O prefeito de Porto Alegre José Fortunati foi multado em R$ 1,5 mil pelo Tribunal de Contas do Estado (TCE) por não apresentar um plano detalhado com ações para aumentar a oferta de vagas na educação infantil da Capital. A decisão, da qual cabe recurso, foi tomada em sessão plenária na tarde de ontem.
Fortunati tinha até 30 de junho para apresentar ao tribunal uma série de propostas que ampliassem e melhorassem de forma progressiva o serviço ofertado às crianças no município. O TCE aponta um déficit de 13.942 vagas para crianças de zero a cinco anos na Capital, usando como base dados do IBGE e do DataSus.
A determinação do órgão ocorreu após o julgamento de uma inspeção especial que analisou itens quantitativos e qualitativos do serviço ofertado na Capital. Entre as informações apontadas pelo relatório, divulgado no ano passado, está a de que Porto Alegre possui a menor oferta de vagas no país para crianças entre zero e cinco anos em escolas da rede municipal.

+-------+

[Tarefa curta 1]
Transcreva, nos registros, tudo desde o início até a linha que contém "export const myFeature", inclusive. Deixe as imagens de fora.
O trecho do documento e os registros têm origens distintas.

+-------+

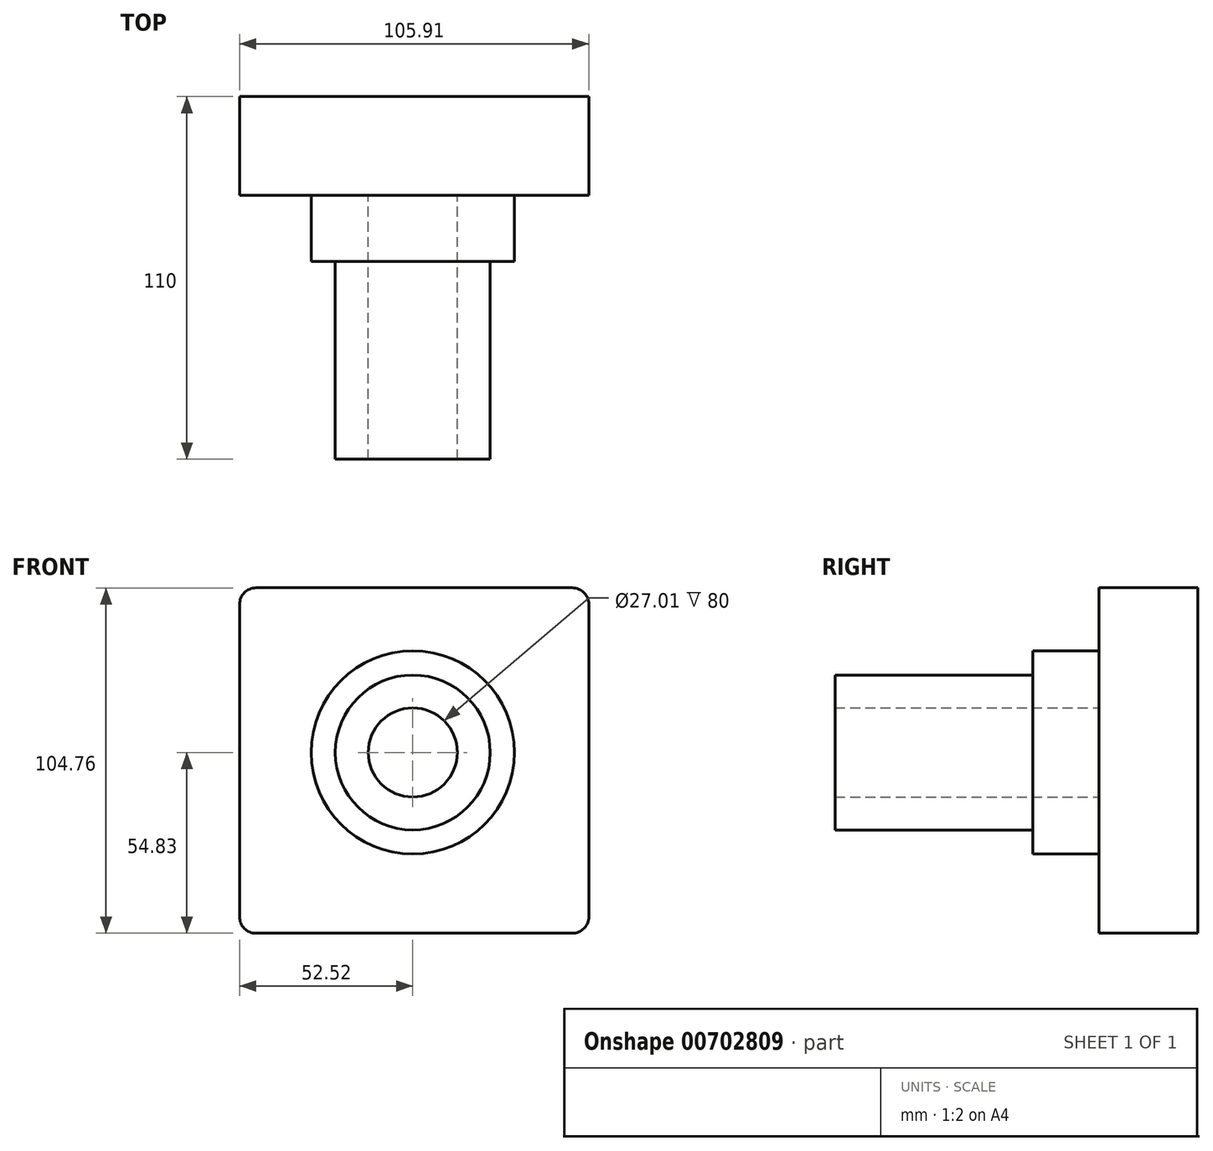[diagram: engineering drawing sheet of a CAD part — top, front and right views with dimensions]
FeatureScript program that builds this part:
annotation { "Feature Type Name" : "Feature", "Feature Type Description" : "" }
export const myFeature = defineFeature(function(context is Context, id is Id, definition is map)
    precondition{}
    {
        {
            var Q0;
            Q0=qCreatedBy(makeId("Front.planeOp"),FACE);
            var sketch = newSketch(context, id + "F0", { "sketchPlane" : qUnion([Q0])});
            skLineSegment(sketch, "E0", {"start": v(53.39, 49.93) * mm, "end": v(53.39, -54.83) * mm});
            skLineSegment(sketch, "E1", {"start": v(53.39, -54.83) * mm, "end": v(-52.52, -54.83) * mm});
            skLineSegment(sketch, "E2", {"start": v(-52.52, -54.83) * mm, "end": v(-52.52, 49.93) * mm});
            skPoint(sketch, "E3.start.orphan", {"position": v(-57.42, 49.93) * mm});
            skLineSegment(sketch, "E4", {"start": v(-52.52, 49.93) * mm, "end": v(53.39, 49.93) * mm});
            skSolve(sketch);
        }
        {
            var Q0;
            Q0 = qSketchRegion(id + "F0", true);
            extrude(context, id + "F1", {"entities" : qUnion([Q0]), "depth" : 30 * mm, "offsetDistance" : 25.4 * mm});
        }
        {
            var Q0;
            Q0=makeQuery(id+"F1.opExtrude","SWEPT_EDGE",EDGE,{"disambiguationData":[OSD([sQuery(id+"F0.wireOp",EDGE,"E0"),sQuery(id+"F0.wireOp",EDGE,"E4")])]});
            var Q1;
            Q1=makeQuery(id+"F1.opExtrude","SWEPT_EDGE",EDGE,{"disambiguationData":[OSD([sQuery(id+"F0.wireOp",EDGE,"E0"),sQuery(id+"F0.wireOp",EDGE,"E1")])]});
            var Q2;
            Q2=makeQuery(id+"F1.opExtrude","SWEPT_EDGE",EDGE,{"disambiguationData":[OSD([sQuery(id+"F0.wireOp",EDGE,"E2"),sQuery(id+"F0.wireOp",EDGE,"E4")])]});
            var Q3;
            Q3=makeQuery(id+"F1.opExtrude","SWEPT_EDGE",EDGE,{"disambiguationData":[OSD([sQuery(id+"F0.wireOp",EDGE,"E1"),sQuery(id+"F0.wireOp",EDGE,"E2")])]});
            fillet(context, id + "F2", {"entities" : qUnion([Q0, Q1, Q2, Q3]), "radius" : 5 * mm, "tangentPropagation" : true, "allowEdgeOverflow" : false});
        }
        {
            var Q0;
            Q0=makeQuery(id+"F1.opExtrude","CAP_FACE",FACE,{"disambiguationData":[OSD([sQuery(id+"F0.wireOp",EDGE,"E0"),sQuery(id+"F0.wireOp",EDGE,"E1"),sQuery(id+"F0.wireOp",EDGE,"E2"),sQuery(id+"F0.wireOp",EDGE,"E4")])],"isStart":false});
            var sketch = newSketch(context, id + "F3", { "sketchPlane" : qUnion([Q0])});
            skCircle(sketch, "E5", {"center": v(0, 0) * mm, "radius": 30.81 * mm});
            skCircle(sketch, "E6", {"center": v(0, 0) * mm, "radius": 23.38 * mm});
            skSolve(sketch);
        }
        {
            var Q0;
            Q0 = qSketchRegion(id + "F3", true);
            extrude(context, id + "F4", {"entities" : qUnion([Q0]), "operationType" : NewBodyOperationType.ADD, "depth" : 20 * mm, "offsetDistance" : 25 * mm});
        }
        {
            var Q0;
            Q0=makeQuery(id+"F4.boolean.opBoolean","SPLIT",FACE,{"disambiguationData":[TD([makeQuery(id+"F4.opExtrude","SWEPT_FACE",FACE,{"disambiguationData":[OSD([sQuery(id+"F3.wireOp",EDGE,"E6")])]})])],"derivedFrom":makeQuery(id+"F1.opExtrude","CAP_FACE",FACE,{"disambiguationData":[OSD([sQuery(id+"F0.wireOp",EDGE,"E0"),sQuery(id+"F0.wireOp",EDGE,"E1"),sQuery(id+"F0.wireOp",EDGE,"E2"),sQuery(id+"F0.wireOp",EDGE,"E4")])],"isStart":false})});
            var sketch = newSketch(context, id + "F5", { "sketchPlane" : qUnion([Q0])});
            skCircle(sketch, "E7", {"center": v(0, 0) * mm, "radius": 23.5 * mm});
            skCircle(sketch, "E8", {"center": v(0, 0) * mm, "radius": 13.5 * mm});
            skSolve(sketch);
        }
        {
            var Q0;
            Q0 = qSketchRegion(id + "F5", true);
            extrude(context, id + "F6", {"entities" : qUnion([Q0]), "operationType" : NewBodyOperationType.ADD, "depth" : 80 * mm, "offsetDistance" : 25 * mm});
        }
    });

+-------+

[Tarefa curta 2]
Segundo o trecho do documento, por que o TCE multou o prefeito José Fortunati?

[Resposta completa 1]
[diagram: engineering drawing sheet of a CAD part — top, front and right views with dimensions]
FeatureScript program that builds this part:
annotation { "Feature Type Name" : "Feature", "Feature Type Description" : "" }
export const myFeature = defineFeature(function(context is Context, id is Id, definition is map)

[Resposta completa 2]
O TCE multou Fortunati em R$ 1,5 mil porque ele não apresentou um plano detalhado com ações para aumentar a oferta de vagas na educação infantil da Capital. O prazo para entregar essas propostas ao tribunal era 30 de junho.